> _Source text_:
The United States: Redefining Central America and the World

Jesuit of Latin America

The United States in 1991 is facing what Secretary of State James Baker has called the "defining moment." What is up for definition is whether the Bush Administration will obtain bipartisan support for its project to maintain the United States as the only remaining superpower after the Cold War. With this in mind, President Bush and his secretary of state are launching a campaign to get approval for a five-year military budget permitting "new power projection forces." The Gulf crisis, the US economic recession and its implications, the overall restructuring of the world, and the US political environment for the next several years are what make the moment a defining one. While this context reaches well beyond Central America, it has serious economic, military and political implications for our region. We will look briefly at each of these four focal points and the interrelations among them before considering those implications.

The Gulf crisis

The US has turned the Gulf crisis into a test of the economic and geopolitical restructuring of the post-Cold War world. At stake is control of oil, military technology, the Arab world and the United Nations, and the conversion of US hegemony into an overt world police force.

Since coming into being in 1775, the United States has had more war experience than any other nation. It has participated in nine major wars in nine generations and, between 1900 and 1975 alone, has militarily intervened in other countries 150 times—an average of once every six months. This does not include the recent invasions of Grenada and Panama, nor does it count the new variant of "low-intensity war," waged indirectly in Nicaragua, El Salvador, Afghanistan, the Philippines, Mozambique, Angola and Ethiopia. The novelty of the Gulf war has been its high technology, turning the deserts of the Middle East into a battlefield of electronic precision.

In the midst of this war, we repeat our comment following the invasion of Panama: The Pentagon wants to demonstrate that US military might is still necessary to engage in imperial wars in its sphere of influence. The difference this year is that the US sphere of influence has passed from its "backyard" to the world's energy sources.

It is appropriate to recall the words of President Abraham Lincoln, in his message to Congress during the worst days of the US Civil War, the last war fought on home territory: "We must first free ourselves, then we will have saved our nation." The Gulf war again reveals the profound contradiction between legality and power that is at the bedrock of US history.

> _Assignment_:
Answer these questions using the article on US power:
1. Who called the situation of the United States in 1991 the "defining moment"?
2. How many times did the United States intervene militarily in other countries between 1900 and 1975?
3. What was the novelty of the Gulf war?
Rely only on the article on US power for your answers.

> _Information supplied_:

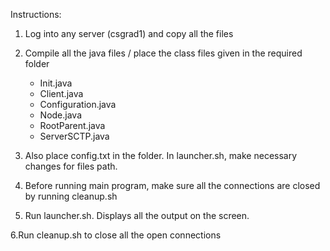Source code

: Instructions:
1. Log into any server (csgrad1) and copy all the files 
2. Compile all the java files / place the class files given in the required folder
	- Init.java
	- Client.java
	- Configuration.java
	- Node.java
	- RootParent.java
	- ServerSCTP.java

3. Also place config.txt in the folder. In launcher.sh, make necessary changes for files path. 

4. Before running main program, make sure all the connections are closed by running cleanup.sh

5. Run launcher.sh. Displays all the output on the screen. 

6.Run cleanup.sh to close all the open connections 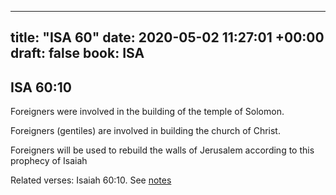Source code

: 
---
title: "ISA 60"
date: 2020-05-02 11:27:01 +00:00
draft: false
book: ISA
---

## ISA 60:10

Foreigners were involved in the building of the temple of Solomon.

Foreigners (gentiles) are involved in building the church of Christ.

Foreigners will be used to rebuild the walls of Jerusalem according to this prophecy of Isaiah

Related verses: Isaiah 60:10. See [notes](https://my.bible.com/notes/3420562462562050084)

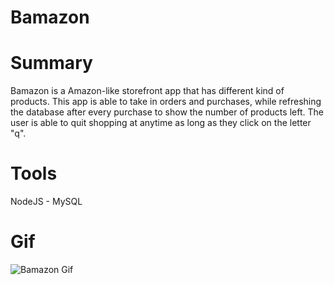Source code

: # Bamazon


# Summary
Bamazon is a Amazon-like storefront app that has different kind of products. This app is able to take in orders and purchases, while refreshing the database after every purchase to show the number of products left. The user is able to quit shopping at anytime as long as they click on the letter "q". 


# Tools
NodeJS - MySQL


# Gif
![Bamazon Gif](./img/bamazon.gif)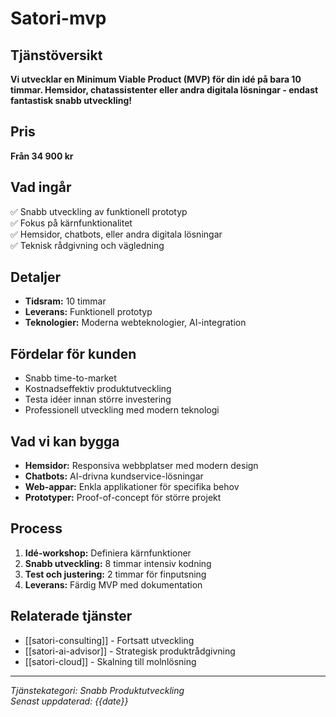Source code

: # Satori-mvp

## Tjänstöversikt
**Vi utvecklar en Minimum Viable Product (MVP) för din idé på bara 10 timmar. Hemsidor, chatassistenter eller andra digitala lösningar - endast fantastisk snabb utveckling!**

## Pris
**Från 34 900 kr**

## Vad ingår
✅ Snabb utveckling av funktionell prototyp  
✅ Fokus på kärnfunktionalitet  
✅ Hemsidor, chatbots, eller andra digitala lösningar  
✅ Teknisk rådgivning och vägledning  

## Detaljer
- **Tidsram:** 10 timmar
- **Leverans:** Funktionell prototyp
- **Teknologier:** Moderna webteknologier, AI-integration

## Fördelar för kunden
- Snabb time-to-market
- Kostnadseffektiv produktutveckling
- Testa idéer innan större investering
- Professionell utveckling med modern teknologi

## Vad vi kan bygga
- **Hemsidor:** Responsiva webbplatser med modern design
- **Chatbots:** AI-drivna kundservice-lösningar
- **Web-appar:** Enkla applikationer för specifika behov
- **Prototyper:** Proof-of-concept för större projekt

## Process
1. **Idé-workshop:** Definiera kärnfunktioner
2. **Snabb utveckling:** 8 timmar intensiv kodning
3. **Test och justering:** 2 timmar för finputsning
4. **Leverans:** Färdig MVP med dokumentation

## Relaterade tjänster
- [[satori-consulting]] - Fortsatt utveckling
- [[satori-ai-advisor]] - Strategisk produktrådgivning
- [[satori-cloud]] - Skalning till molnlösning

---
*Tjänstekategori: Snabb Produktutveckling*  
*Senast uppdaterad: {{date}}*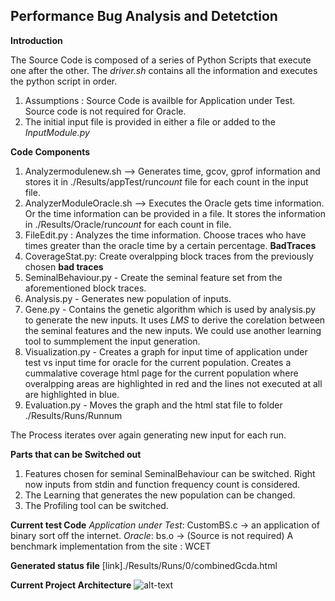 
## Performance Bug Analysis and Detetction

**Introduction** 

The Source Code is composed of a series of Python Scripts that execute one after the other. The *driver.sh* contains all the information and executes the python script in order.

1. Assumptions : Source Code is availble for Application under Test. Source code is not required for Oracle. 
2. The initial input file is provided in either a file or added to the *InputModule.py*


**Code Components**
1. Analyzermodulenew.sh --> Generates time, gcov, gprof information and stores it in ./Results/appTest/run*count* file for each count in the input file.
2. AnalyzerModuleOracle.sh --> Executes the Oracle gets time information. Or the time information can be provided in a file. It stores the information in ./Results/Oracle/run*count* for each count in file.
3. FileEdit.py : Analyzes the time information. Choose traces who have times greater than the oracle time by a certain percentage. **BadTraces**
4. CoverageStat.py: Create overalpping block traces from the previously chosen **bad traces**
5. SeminalBehaviour.py - Create the seminal feature set from the aforementioned block traces. 
6. Analysis.py - Generates new population of inputs. 
7. Gene.py - Contains the genetic algorithm which is used by analysis.py to generate the new inputs. It uses *LMS* to derive the corelation between the seminal features and the new inputs. We could use another learning tool to summplement the input generation. 
8. Visualization.py - Creates a graph for input time of application under test vs input time for oracle for the current population. Creates a cummalative coverage html page for the current population where overalpping areas are highlighted in red and the lines not executed at all are highlighted in blue. 
9. Evaluation.py - Moves the graph and the html stat file to folder ./Results/Runs/Runnum

The Process iterates over again generating new input for each run.

**Parts that can be Switched out**
1. Features chosen for seminal SeminalBehaviour can be switched. Right now inputs from stdin and function frequency count is considered.
2. The Learning that generates the new population can be changed.
3. The Profiling tool can be switched. 

**Current test Code**
*Application under Test*: CustomBS.c -> an application of binary sort off the internet. 
*Oracle*: bs.o -> (Source is not required) A benchmark implementation from the site : WCET 

**Generated status file**
[link]./Results/Runs/0/combinedGcda.html

**Current Project Architecture**
![alt-text](./Results/Runs/OverallArchitecture.png "OverallArchitecture")


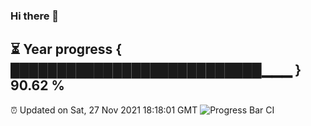### Hi there 👋
⏳ Year progress { ███████████████████████████▁▁▁ } 90.62 %
---
⏰ Updated on Sat, 27 Nov 2021 18:18:01 GMT
![Progress Bar CI](https://github.com/liununu/liununu/workflows/Progress%20Bar%20CI/badge.svg)
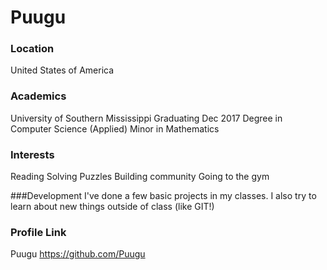 # Puugu

### Location
United States of America

### Academics
University of Southern Mississippi
Graduating Dec 2017
Degree in Computer Science (Applied)
Minor in Mathematics

### Interests
Reading
Solving Puzzles
Building community
Going to the gym

###Development
I've done a few basic projects in my classes.
I also try to learn about new things outside
of class (like GIT!)

### Profile Link
Puugu https://github.com/Puugu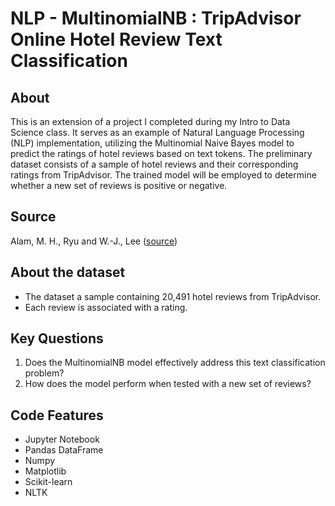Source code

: # NLP - MultinomialNB : TripAdvisor Online Hotel Review Text Classification


## About
This is an extension of a project I completed during my Intro to Data Science class. It serves as an example of Natural Language Processing (NLP) implementation, utilizing the Multinomial Naive Bayes model to predict the ratings of hotel reviews based on text tokens. The preliminary dataset consists of a sample of hotel reviews and their corresponding ratings from TripAdvisor. The trained model will be employed to determine whether a new set of reviews is positive or negative.


## Source
Alam, M. H., Ryu and W.-J., Lee ([source](https://zenodo.org/record/1219899#.Y9Y_N9JBwUE))


## About the dataset
* The dataset a sample containing 20,491 hotel reviews from TripAdvisor.
* Each review is associated with a rating.


## Key Questions
1. Does the MultinomialNB model effectively address this text classification problem?
2. How does the model perform when tested with a new set of reviews?


## Code Features
* Jupyter Notebook
* Pandas DataFrame
* Numpy
* Matplotlib
* Scikit-learn
* NLTK
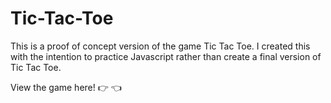 # Tic-Tac-Toe

This is a proof of concept version of the game Tic Tac Toe. I created this with the intention to practice
Javascript rather than create a final version of Tic Tac Toe.

View the game here! 👉  👈

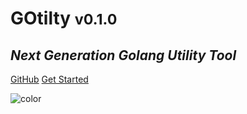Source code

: # <b>GO</b>tilty <small>v0.1.0</small>

## <i>Next Generation Golang Utility Tool</i>

[GitHub](https://github.com/gotilty/gotil)
[Get Started](quick-start)

![color](#f0f0f0)
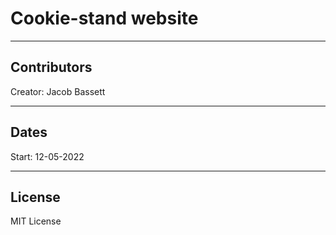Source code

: # Cookie-stand website

---
## Contributors

Creator: Jacob Bassett

---
## Dates

Start: 12-05-2022

---
## License

MIT License
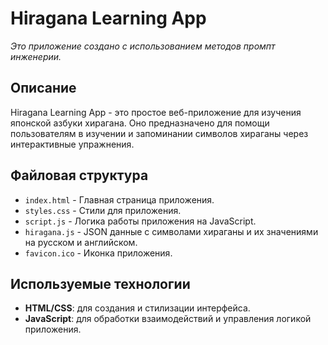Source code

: # Hiragana Learning App

_Это приложение создано с использованием методов промпт инженерии._

## Описание

Hiragana Learning App - это простое веб-приложение для изучения японской азбуки хирагана. Оно предназначено для помощи пользователям в изучении и запоминании символов хираганы через интерактивные упражнения.

## Файловая структура

- `index.html` - Главная страница приложения.
- `styles.css` - Стили для приложения.
- `script.js` - Логика работы приложения на JavaScript.
- `hiragana.js` - JSON данные с символами хираганы и их значениями на русском и английском.
- `favicon.ico` - Иконка приложения.

## Используемые технологии

- **HTML/CSS**: для создания и стилизации интерфейса.
- **JavaScript**: для обработки взаимодействий и управления логикой приложения.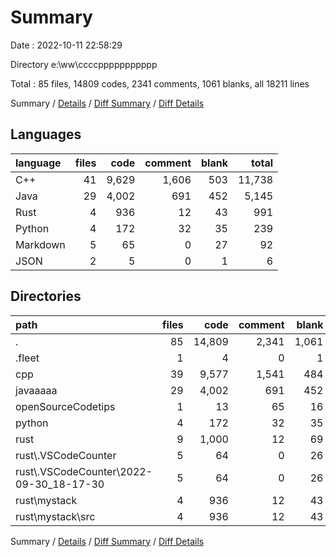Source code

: # Summary

Date : 2022-10-11 22:58:29

Directory e:\\ww\\ccccppppppppppp

Total : 85 files,  14809 codes, 2341 comments, 1061 blanks, all 18211 lines

Summary / [Details](details.md) / [Diff Summary](diff.md) / [Diff Details](diff-details.md)

## Languages
| language | files | code | comment | blank | total |
| :--- | ---: | ---: | ---: | ---: | ---: |
| C++ | 41 | 9,629 | 1,606 | 503 | 11,738 |
| Java | 29 | 4,002 | 691 | 452 | 5,145 |
| Rust | 4 | 936 | 12 | 43 | 991 |
| Python | 4 | 172 | 32 | 35 | 239 |
| Markdown | 5 | 65 | 0 | 27 | 92 |
| JSON | 2 | 5 | 0 | 1 | 6 |

## Directories
| path | files | code | comment | blank | total |
| :--- | ---: | ---: | ---: | ---: | ---: |
| . | 85 | 14,809 | 2,341 | 1,061 | 18,211 |
| .fleet | 1 | 4 | 0 | 1 | 5 |
| cpp | 39 | 9,577 | 1,541 | 484 | 11,602 |
| javaaaaa | 29 | 4,002 | 691 | 452 | 5,145 |
| openSourceCodetips | 1 | 13 | 65 | 16 | 94 |
| python | 4 | 172 | 32 | 35 | 239 |
| rust | 9 | 1,000 | 12 | 69 | 1,081 |
| rust\\.VSCodeCounter | 5 | 64 | 0 | 26 | 90 |
| rust\\.VSCodeCounter\\2022-09-30_18-17-30 | 5 | 64 | 0 | 26 | 90 |
| rust\\mystack | 4 | 936 | 12 | 43 | 991 |
| rust\\mystack\\src | 4 | 936 | 12 | 43 | 991 |

Summary / [Details](details.md) / [Diff Summary](diff.md) / [Diff Details](diff-details.md)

> _Response to the task_:
1. Secretary of State James Baker.
2. 150 times, an average of once every six months.
3. Its high technology, which turned the deserts of the Middle East into a battlefield of electronic precision.